Routing of SQL Queries Using Strategies

To enable routing of SQL queries using strategies, set:
druid.router.sql.enable=true
The Broker service for a given SQL query is resolved using only the provided Router strategies. If not resolved using any of the strategies, the Router uses the defaultBrokerServiceName.
Important Distinctions:
  • Setting druid.router.sql.enable does not affect Avatica JDBC requests
  • Setting druid.router.sql.enable does not affect native queries
  • Druid always routes native queries using the strategies and load rules as documented
  • Druid always routes Avatica JDBC requests based on connection ID

Avatica Query Balancing

All Avatica JDBC requests with a given connection ID must be routed to the same Broker, since Druid Brokers do not share connection state with each other.
Druid provides two built-in balancers that use hashing of a request’s connection ID to assign requests to Brokers:
This balancer uses Rendezvous Hashing on an Avatica request’s connection ID to assign the request to a Broker.
druid.router.avatica.balancer.type=rendezvousHash
If no druid.router.avatica.balancer property is set, the Router defaults to using the rendezvous hash balancer.
Important: When multiple Routers are used, all Routers should have identical balancer configuration to ensure that they make the same routing decisions.

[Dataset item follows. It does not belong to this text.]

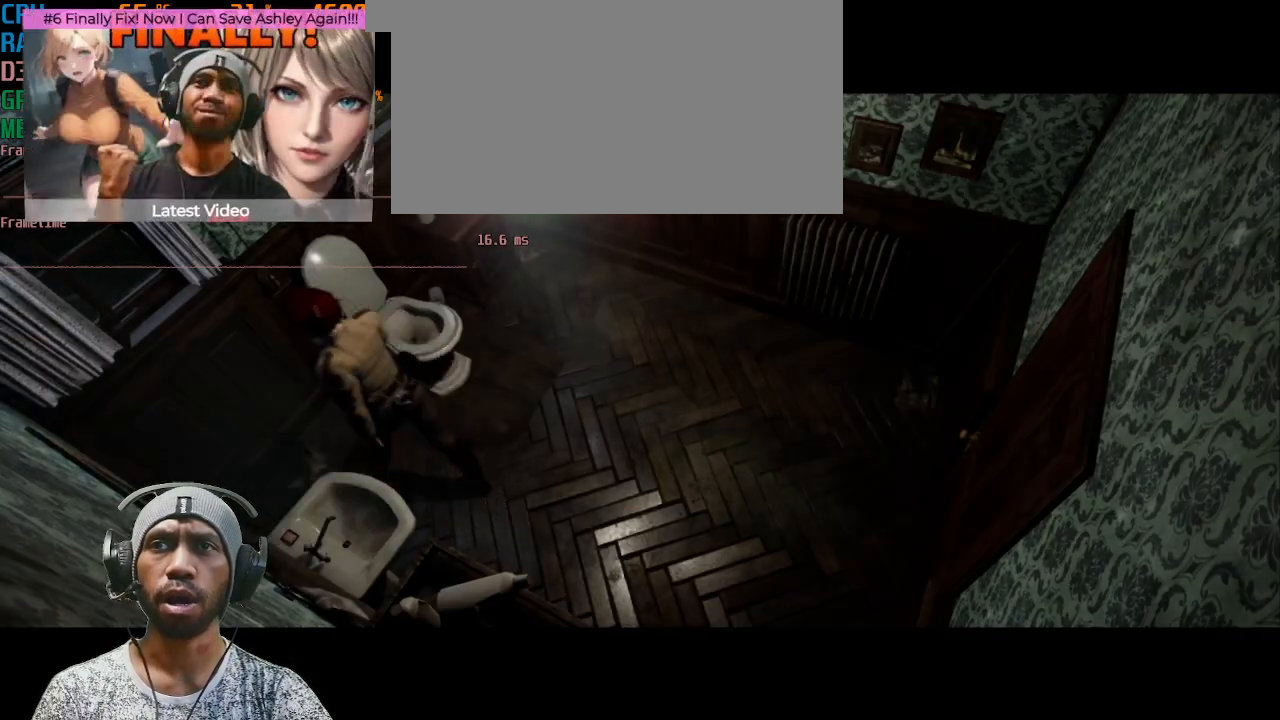
{"keys": ["w"], "mouse": [], "events": [[100, "f", "up"], [167, "f", "down"], [333, "f", "up"]]}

Example Production Configuration

In this example, we have two tiers in our production cluster: hot and _default_tier. Queries for the hot tier are routed through the broker-hot set of Brokers, and queries for the _default_tier are routed through the broker-cold set of Brokers.

JVM Settings

-server
-Xmx13g
-Xms13g
-XX:NewSize=256m
-XX:MaxNewSize=256m
-XX:+UseConcMarkSweepGC
-XX:+PrintGCDetails
-XX:+PrintGCTimeStamps
-XX:+UseLargePages
-XX:+HeapDumpOnOutOfMemoryError
-XX:HeapDumpPath=/mnt/galaxy/deploy/current/
-Duser.timezone=UTC
-Dfile.encoding=UTF-8
-Djava.io.tmpdir=/mnt/tmp
-Dcom.sun.management.jmxremote.port=17071
-Dcom.sun.management.jmxremote.authenticate=false
-Dcom.sun.management.jmxremote.ssl=false

Runtime Properties

druid.host=#{IP_ADDR}:8080
druid.plaintextPort=8080
druid.service=druid/router

druid.router.defaultBrokerServiceName=druid:broker-cold
druid.router.coordinatorServiceName=druid:coordinator
druid.router.tierToBrokerMap={"hot":"druid:broker-hot","_default_tier":"druid:broker-cold"}
druid.router.http.numConnections=50
druid.router.http.readTimeout=PT5M

# Number of threads used by the Router proxy http client
druid.router.http.numMaxThreads=100

druid.server.http.numThreads=100
This configuration runs on a c3.2xlarge EC2 instance with 13 GB allocated to the Router JVM.

Architecture Integration

With Brokers

  • Routes queries to appropriate Broker tiers
  • Maintains connections to multiple Broker services
  • Balances Avatica JDBC connections

With Coordinator

  • Can proxy management requests to active Coordinator
  • Routes based on /druid/coordinator/* path
  • Handles implicit and explicit routing

With Overlord

  • Can proxy management requests to active Overlord
  • Routes based on /druid/indexer/* path
  • Handles task submission and monitoring requests

With Clients

  • Serves the web console UI
  • Accepts query requests from clients
  • Provides single entry point for Druid cluster

Performance Considerations

To optimize Router performance:
  1. Size appropriately: Routers are lightweight but need enough memory for connection pooling
  2. Configure connection pools: Set druid.router.http.numConnections based on Broker count and query load
  3. Use strategies wisely: Order strategies from most specific to least specific
  4. Monitor routing decisions: Track which queries go to which Broker tiers
  5. Enable management proxy carefully: Only if you need it for HA or load balancer compatibility
When to Skip the RouterYou may not need a Router if:
  • Your cluster is small (under 1 TB)
  • You have a single Broker tier
  • You don’t need query isolation
  • You access the web console directly from a Coordinator
In these cases, clients can query Brokers directly.